MnemoPay
Article 12 · verifier

Drop a bundle.
Get a verdict.

This page recomputes the Merkle root, re-verifies every Ed25519 signature, and self-certifies the agent DID — entirely inside your browser. Nothing is uploaded.

Drag & drop · or click to browse
Article 12 bundle (.json)
Or use the shipped demo bundle below.
Download article12-demo.json
No bundle loaded yet.
Awaiting bundle…
Drop your Article 12 export, or use the demo button above.
What this verifier checks
  1. Parses the JSON and confirms version: 2.
  2. Re-canonicalises every event (sorted-key JSON, no whitespace) and rebuilds the tree-Merkle root.
  3. Compares the recomputed root against bundle.merkle_root.
  4. Confirms the agent's DID did:mp:<32-hex> hashes back to its public key (SHA-256 of SPKI-DER, first 16 bytes).
  5. Re-verifies the Ed25519 signature on every event against the agent's public key.
  6. Re-verifies the bundle-level signature over canonicalize({meta, merkle_root, built_at}).
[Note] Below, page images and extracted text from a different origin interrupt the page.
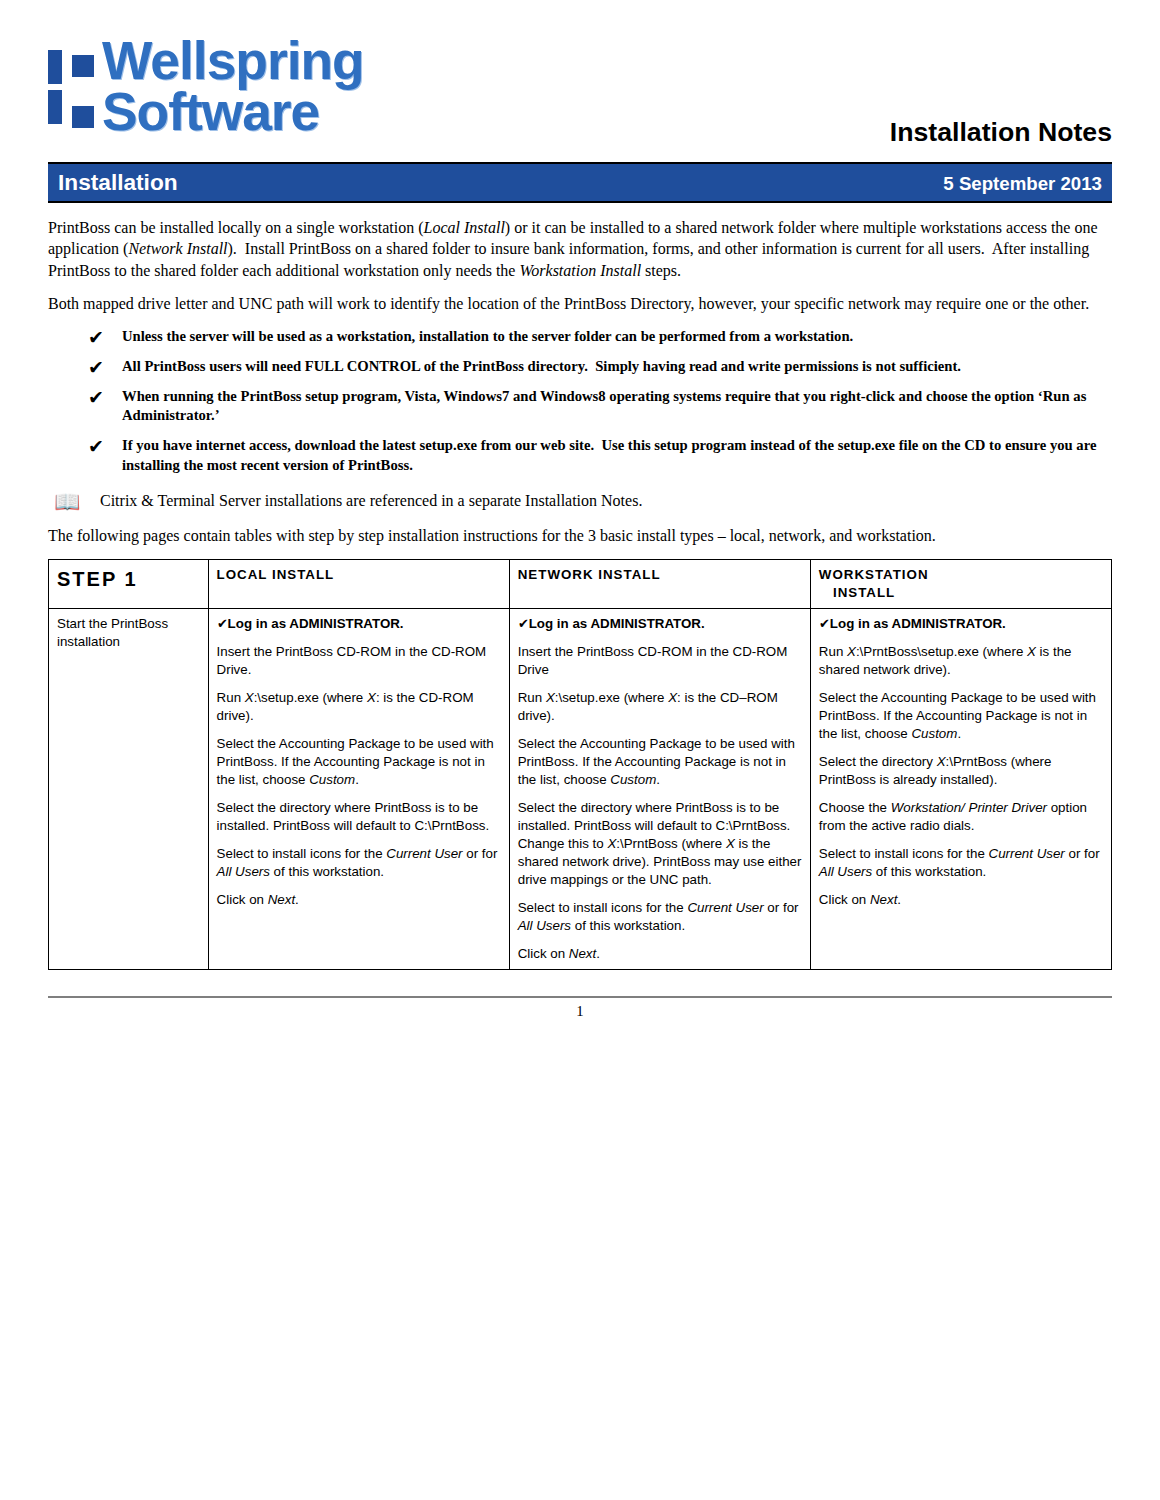Wellspring Software
Installation Notes
Installation 5 September 2013
PrintBoss can be installed locally on a single workstation (Local Install) or it can be installed to a shared network folder where multiple workstations access the one application (Network Install). Install PrintBoss on a shared folder to insure bank information, forms, and other information is current for all users. After installing PrintBoss to the shared folder each additional workstation only needs the Workstation Install steps.
Both mapped drive letter and UNC path will work to identify the location of the PrintBoss Directory, however, your specific network may require one or the other.
Unless the server will be used as a workstation, installation to the server folder can be performed from a workstation.
All PrintBoss users will need FULL CONTROL of the PrintBoss directory. Simply having read and write permissions is not sufficient.
When running the PrintBoss setup program, Vista, Windows7 and Windows8 operating systems require that you right-click and choose the option ‘Run as Administrator.’
If you have internet access, download the latest setup.exe from our web site. Use this setup program instead of the setup.exe file on the CD to ensure you are installing the most recent version of PrintBoss.
📖 Citrix & Terminal Server installations are referenced in a separate Installation Notes.
The following pages contain tables with step by step installation instructions for the 3 basic install types – local, network, and workstation.
| STEP 1 | LOCAL INSTALL | NETWORK INSTALL | WORKSTATION INSTALL |
| --- | --- | --- | --- |
| Start the PrintBoss installation | Log in as ADMINISTRATOR. Insert the PrintBoss CD-ROM in the CD-ROM Drive. Run X :\setup.exe (where X : is the CD-ROM drive). Select the Accounting Package to be used with PrintBoss. If the Accounting Package is not in the list, choose Custom . Select the directory where PrintBoss is to be installed. PrintBoss will default to C:\PrntBoss. Select to install icons for the Current User or for All Users of this workstation. Click on Next . | Log in as ADMINISTRATOR. Insert the PrintBoss CD-ROM in the CD-ROM Drive Run X :\setup.exe (where X : is the CD–ROM drive). Select the Accounting Package to be used with PrintBoss. If the Accounting Package is not in the list, choose Custom . Select the directory where PrintBoss is to be installed. PrintBoss will default to C:\PrntBoss. Change this to X :\PrntBoss (where X is the shared network drive). PrintBoss may use either drive mappings or the UNC path. Select to install icons for the Current User or for All Users of this workstation. Click on Next . | Log in as ADMINISTRATOR. Run X :\PrntBoss\setup.exe (where X is the shared network drive). Select the Accounting Package to be used with PrintBoss. If the Accounting Package is not in the list, choose Custom . Select the directory X :\PrntBoss (where PrintBoss is already installed). Choose the Workstation/ Printer Driver option from the active radio dials. Select to install icons for the Current User or for All Users of this workstation. Click on Next . |
1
All cryptography runs in crypto.subtle (WebCrypto). Ed25519 is supported in Chrome 137+, Firefox 130+, and Safari 17+. The verifier is ~10 KB of vanilla JS — view source on verify.js to audit.

Demo key disclosure

The shipped article12-demo.json is signed with a public demo Ed25519 key. The private key is derived from a fixed seed in scripts/generate-article12-demo.mjs — anyone can re-sign their own forged bundle with it. This is intentional. Real customer bundles are signed with the customer's own wallet (see @mnemopay/sdkWallet.create()). The demo proves the verification mechanics, not the trust anchor.